By Tony Wittkowski | City Reporter | The Times Herald
For 20 minutes every Thursday, Dawn Schweihofer runs with two dozen Cleveland Elementary students as part of an after-school running club.
As a fifth grade science and social studies teacher, Schweihofer makes sure these students run one mile, read one book and do one good deed once a week.
However, the real difference came when Schweihofer took part in the Jingle Bell Run on Dec. 6, 2014, in Port Huron with Amy Meeker-Taylor and Christine Shigley.
Schweihofer noticed two of her students were running in jeans because their families couldn’t buy buy jogging clothes.
“Both students were in my class, and they were wearing the exact same clothes they wore in class,” Schweihofer said. “Another girl in class wears the same shoes she’s had since third grade.”
The three have created the Starting Line Youth Running Fund to help children who want to run but cannot afford shoes, apparel or entry fees for local races.
“We wanted to find a way to move past those barriers that are holding them back,” Schweihofer said. “There are a lot of fees, so many don’t even enter.”
The fund’s main focus will be to work with elementary running clubs and their advisers, Shigley said.
“We’ll be there, whether it’s buying and donating apparel or making sure the running clubs have water and snacks,” Shigley said. “The bulk of what we are going to do is partner up with other racers and have them donate extra money to our fund and sponsor entries for kids.”
Most of the donations will help pay entry fees for local races.
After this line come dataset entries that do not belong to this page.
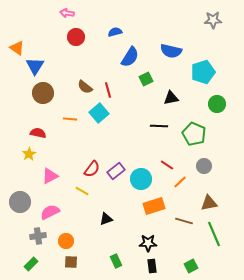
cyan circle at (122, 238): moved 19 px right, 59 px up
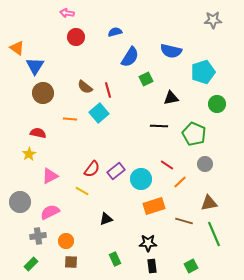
gray circle at (204, 166): moved 1 px right, 2 px up
green rectangle at (116, 261): moved 1 px left, 2 px up
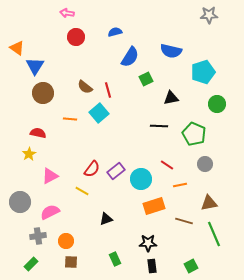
gray star at (213, 20): moved 4 px left, 5 px up
orange line at (180, 182): moved 3 px down; rotated 32 degrees clockwise
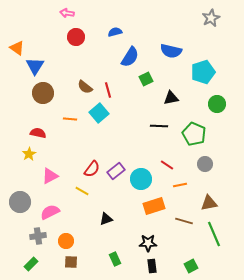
gray star at (209, 15): moved 2 px right, 3 px down; rotated 24 degrees counterclockwise
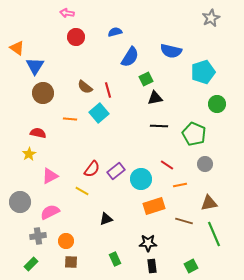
black triangle at (171, 98): moved 16 px left
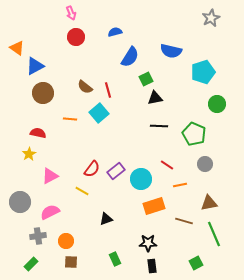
pink arrow at (67, 13): moved 4 px right; rotated 120 degrees counterclockwise
blue triangle at (35, 66): rotated 30 degrees clockwise
green square at (191, 266): moved 5 px right, 3 px up
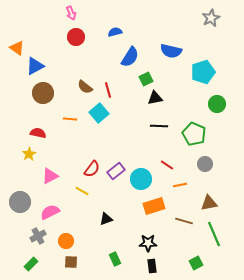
gray cross at (38, 236): rotated 21 degrees counterclockwise
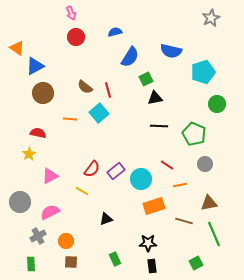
green rectangle at (31, 264): rotated 48 degrees counterclockwise
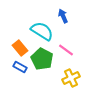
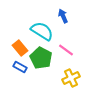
green pentagon: moved 1 px left, 1 px up
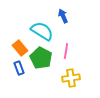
pink line: moved 1 px down; rotated 63 degrees clockwise
blue rectangle: moved 1 px left, 1 px down; rotated 40 degrees clockwise
yellow cross: rotated 18 degrees clockwise
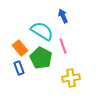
pink line: moved 3 px left, 5 px up; rotated 28 degrees counterclockwise
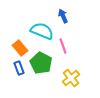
cyan semicircle: rotated 10 degrees counterclockwise
green pentagon: moved 5 px down
yellow cross: rotated 30 degrees counterclockwise
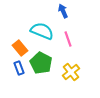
blue arrow: moved 5 px up
pink line: moved 5 px right, 7 px up
yellow cross: moved 6 px up
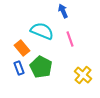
pink line: moved 2 px right
orange rectangle: moved 2 px right
green pentagon: moved 4 px down
yellow cross: moved 12 px right, 3 px down; rotated 12 degrees counterclockwise
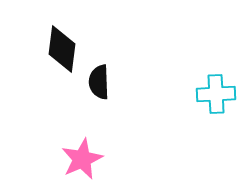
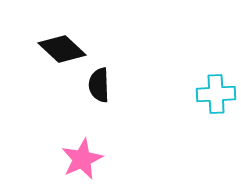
black diamond: rotated 54 degrees counterclockwise
black semicircle: moved 3 px down
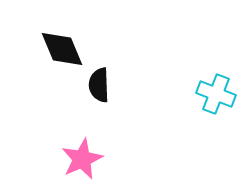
black diamond: rotated 24 degrees clockwise
cyan cross: rotated 24 degrees clockwise
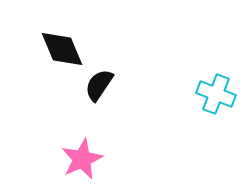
black semicircle: rotated 36 degrees clockwise
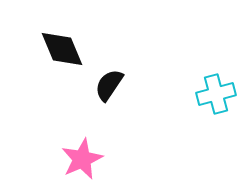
black semicircle: moved 10 px right
cyan cross: rotated 36 degrees counterclockwise
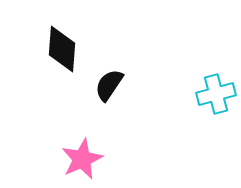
black diamond: rotated 27 degrees clockwise
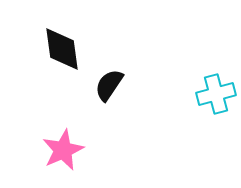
black diamond: rotated 12 degrees counterclockwise
pink star: moved 19 px left, 9 px up
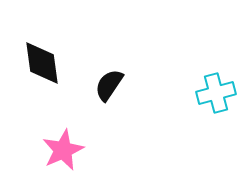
black diamond: moved 20 px left, 14 px down
cyan cross: moved 1 px up
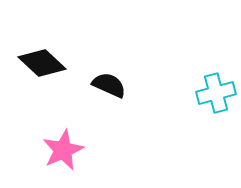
black diamond: rotated 39 degrees counterclockwise
black semicircle: rotated 80 degrees clockwise
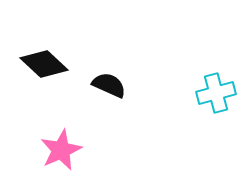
black diamond: moved 2 px right, 1 px down
pink star: moved 2 px left
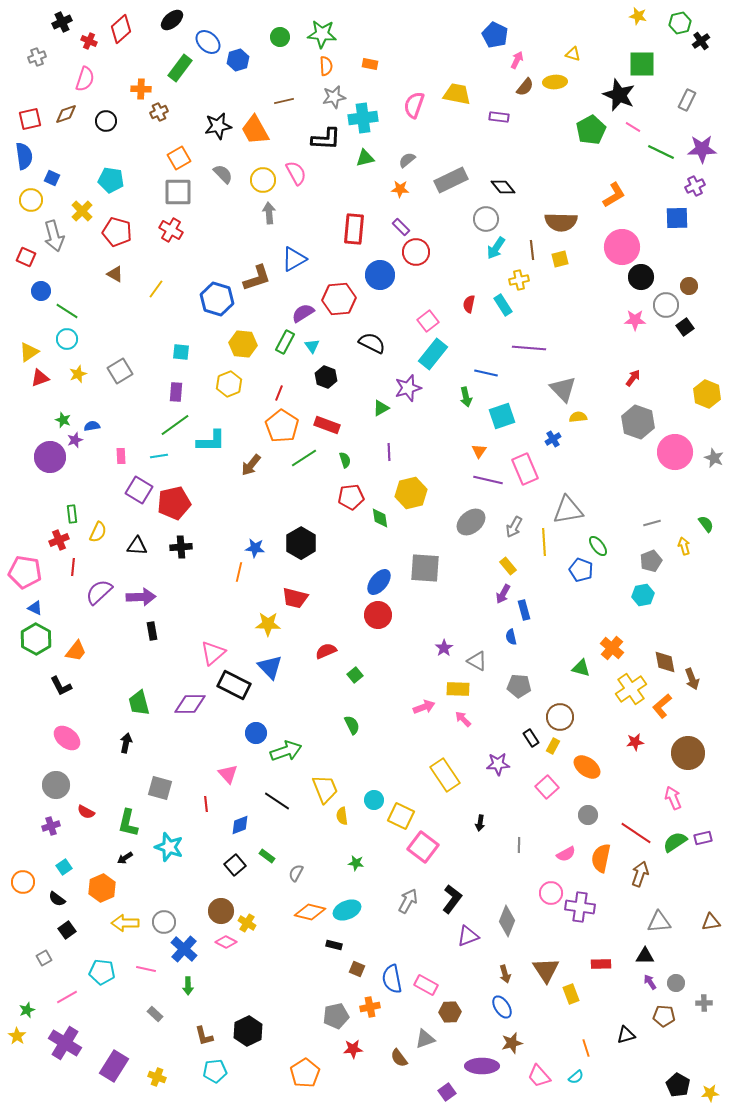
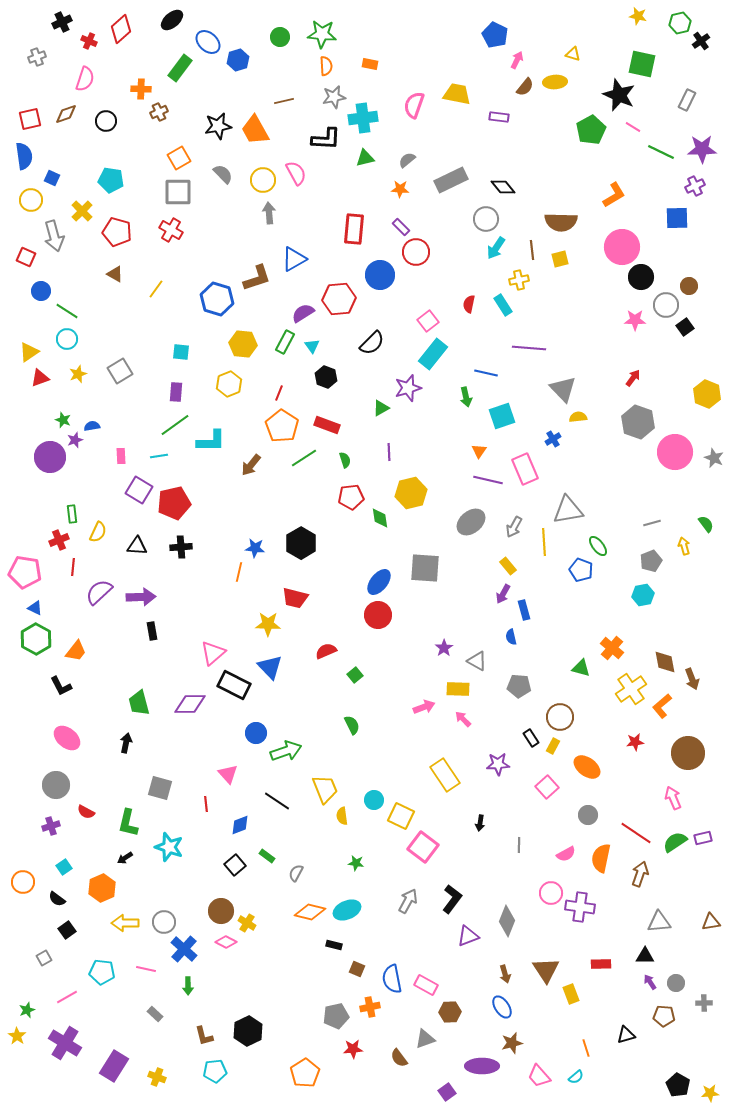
green square at (642, 64): rotated 12 degrees clockwise
black semicircle at (372, 343): rotated 108 degrees clockwise
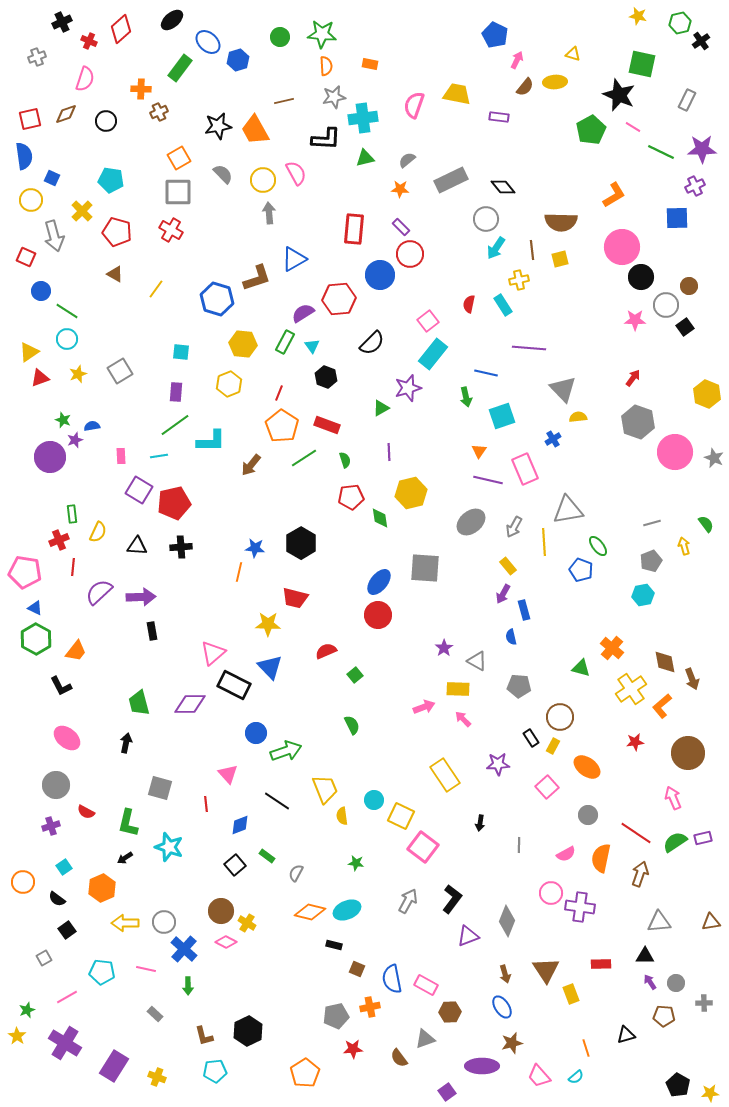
red circle at (416, 252): moved 6 px left, 2 px down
Schweihofer said most races require $20 to $25 to register a runner.
Schweihofer said the fund eventually will offer scholarships to pay for half of the students’ entry fees.
“We are hoping to maybe even cover all of it,” she said. “We will start locally with the highest need in the Port Huron Area School District.”
The fund was created Jan. 6, with the funds handled by the Community Foundation of St. Clair County.
Lynn Alexander, community foundation vice president, said the three organizers came to the organization in early December.
When the founders discovered how much paperwork and money went into creating their own charity, they realized they could do the same thing by creating a fund with the community foundation.
“It’s something that is common. It’s easier to go through us,” Alexander said. “From my perspective, I like it when individuals in the community work with us to fulfill a need.”
The two parties established a fund agreement that spelled out what the donations would be used for and allowed the foundation to process a grant on behalf of the running fund organizers.
Shigley said organizers have two events planned to help raise money for the fund.
On Feb. 12, Fuel Woodfire Grill at 213 Huron Ave., Port Huron,will have a dinner night with 10 percent of sales donated back to the fund.
The other is a “Girl’s Night Out” wine tasting event at Green Barn Winery in Smiths Creek from 6-8 p.m. Feb. 28. Money that comes in from the pre-ordered $40 tickets also will go back into the fund.
The fund had raised $2,080 as of Tuesday, Shigley said.
People can donate online at startinglineyouthrunningfund.weebly.com or through the community foundation.
Schweihofer said she and her colleagues are trying not to bite off more than they can chew in the early stages.
“I know that we want to be able to reach well beyond the Blue Water Area,” Schweihofer said. “We hope it can become a statewide thing, but we want to promote this area for now.”
The fund’s first effort will take place in conjunction with Marysville High School’s Pi Day 5K on March 14 — a 1.57-mile run coordinated by Shigley. Running club students who participate in the fun run won’t pay their entry fee and will be sponsored by donations collected by the running fund.
“We are going to take those donations and use them to sponsor entries into the 1.57-mile fun run for running club students from Cleveland Elementary and Woodrow Wilson Elementary,” Shigley said. “Depending on how much money we receive in donations, we’d like to be able to offer entries to other clubs in the area.”
The running club at Cleveland Elementary will be one of the first to benefit from the fund. Cleveland has the only Port Huron-based running club that begins running in January, Schweihofer said.
With snow on the ground, students ran four laps around the school’s perimeter to accumulate their weekly mile.
“It just means the entire running community has embraced these kids and realized there is more to them than just a statistic,” Schweihofer said. “They invest in more than what they are doing in that moment. It means they want to be part of their future success.”